AngularJS uses JQuery so I tried the same in JQuery with following code:
var url="http://api.duckduckgo.com/?q=computer&format=json";
$.getJSON(url , function( data ) {
console.log(data);
});
This also produced the same error as did AngularJS code.
Then my further research brought me to the point that it's actually not specific to JQuery and AngularJS. Both of these inherit this issue from Javascript!
Here is an excellent resource with explanation of what CORS is and how to handle with it: http://enable-cors.org/index.html.
And also W3C has it official CORS specification: http://www.w3.org/TR/cors/
So my question is not what CORS is. My question is
My understanding is that whether it is a web browser or it is PHP/RoR or it is Javascript frameworks, all make requests to a URL via the same http or https, right? Certainly, yes. Then why http has to be more secure when requests come from javascript? How does http and server know that request is coming from javascript?

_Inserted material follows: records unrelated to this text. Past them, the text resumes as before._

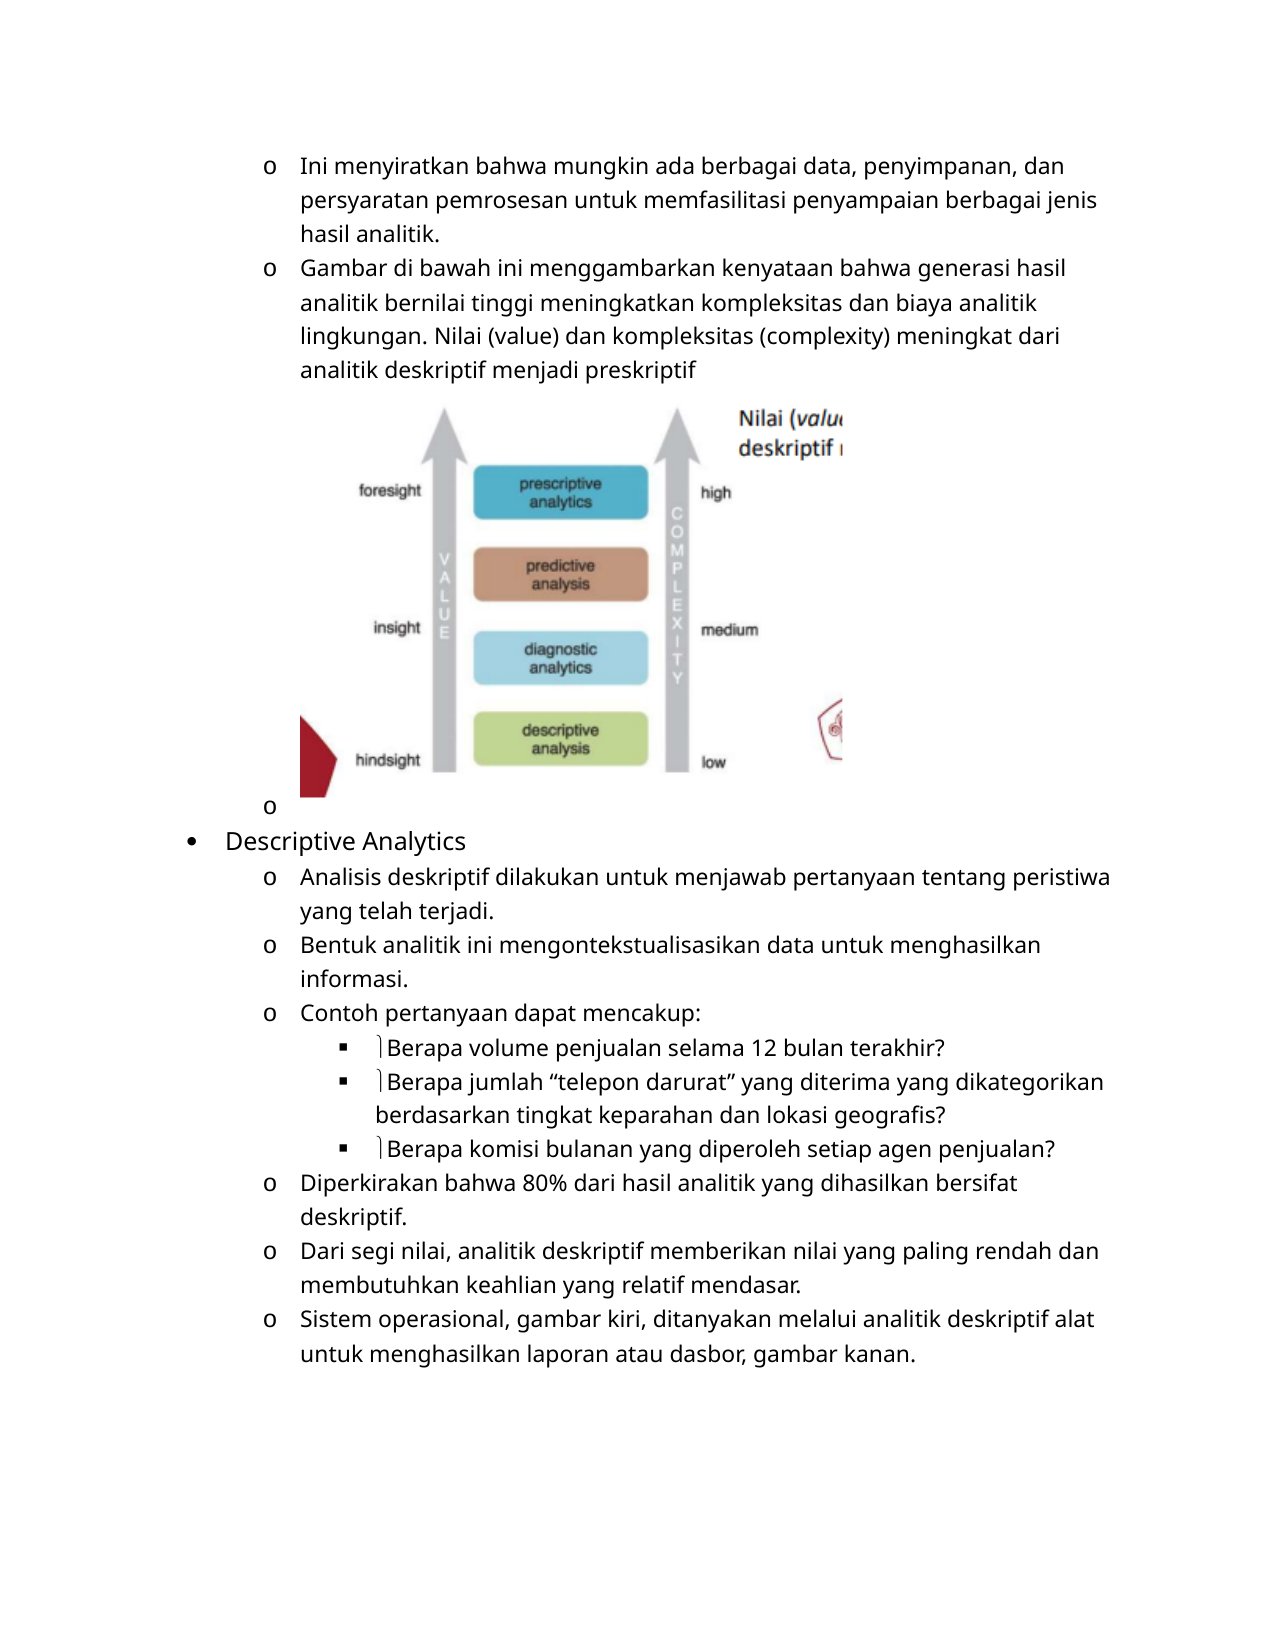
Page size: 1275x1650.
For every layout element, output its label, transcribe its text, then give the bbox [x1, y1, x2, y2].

list Analisis deskriptif dilakukan untuk menjawab pertanyaan tentang peristiwa yang telah terjadi. [262, 861, 1125, 926]
list Sistem operasional, gambar kiri, ditanyakan melalui analitik deskriptif alat untuk menghasilkan laporan atau dasbor, gambar kanan. [262, 1303, 1125, 1369]
list Dari segi nilai, analitik deskriptif memberikan nilai yang paling rendah dan membutuhkan keahlian yang relatif mendasar. [262, 1235, 1125, 1301]
picture [300, 387, 843, 815]
list Ini menyiratkan bahwa mungkin ada berbagai data, penyimpanan, dan persyaratan pemrosesan untuk memfasilitasi penyampaian berbagai jenis hasil analitik. [262, 150, 1125, 249]
list Diperkirakan bahwa 80% dari hasil analitik yang dihasilkan bersifat deskriptif. [262, 1167, 1125, 1232]
list Berapa komisi bulanan yang diperoleh setiap agen penjualan? [337, 1133, 1125, 1164]
list Bentuk analitik ini mengontekstualisasikan data untuk menghasilkan informasi. [262, 929, 1125, 995]
list Contoh pertanyaan dapat mencakup: [262, 997, 1125, 1029]
list Descriptive Analytics [187, 824, 1125, 858]
list Berapa jumlah “telepon darurat” yang diterima yang dikategorikan berdasarkan tingkat keparahan dan lokasi geografis? [337, 1065, 1125, 1130]
list Gambar di bawah ini menggambarkan kenyataan bahwa generasi hasil analitik bernilai tinggi meningkatkan kompleksitas dan biaya analitik lingkungan. Nilai (value) dan kompleksitas (complexity) meningkat dari analitik deskriptif menjadi preskriptif [262, 252, 1125, 385]
list Berapa volume penjualan selama 12 bulan terakhir? [337, 1032, 1125, 1063]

When a web browser can open a URL and PHP/RoR (or any server-side language) can access that URL without any extra settings/headers, why can't AngularJS, JQuery (or in a single word javascript) access that URL unless the server has set Access-Control-Allow-Origin header for requesting root?
What's that special feature (that PHP/RoR have and) that is missing in Javascript so that it can't access the same URL in the same browsers that can open that URL without any issue from their address bars?
Just to mention that I am basically an iOS developer and recently started to learn web development, specially AngularJS. So I am curious about what's all this going on and why!
It's disabled from javascript for security reasons. Here's one scenario:
Assume Facebook has a "post message on timeline" api that requires the user to be authenticated.
You are logged into Facebook when you visit badsite.com.
badsite.com uses javascript to call the Facebook api. Since the browser is making a valid request to Facebook, your authentication cookie is sent, and Facebook accepts the message and posts badsite's ad on your timeline.
This isn't an issue from a server, because badsite.com's server doesn't have access to your Facebook authentication cookie and it can't forge a valid request on your behalf.
You remember that all javascript request is handled by browser. So browser detect cross-origin request is easy.
Request from javascript has no difference with PHP/RoR, it is only rejected by browser.
Server code can accept cross-origin javascript request by header "Access-Control-Allow-Origin" because before reject javascript request, browser will send a request "OPTIONS" to server to ask header "Access-Control-Allow-Origin" on response. If value is match with current origin, browser will accept javascript request and send to server.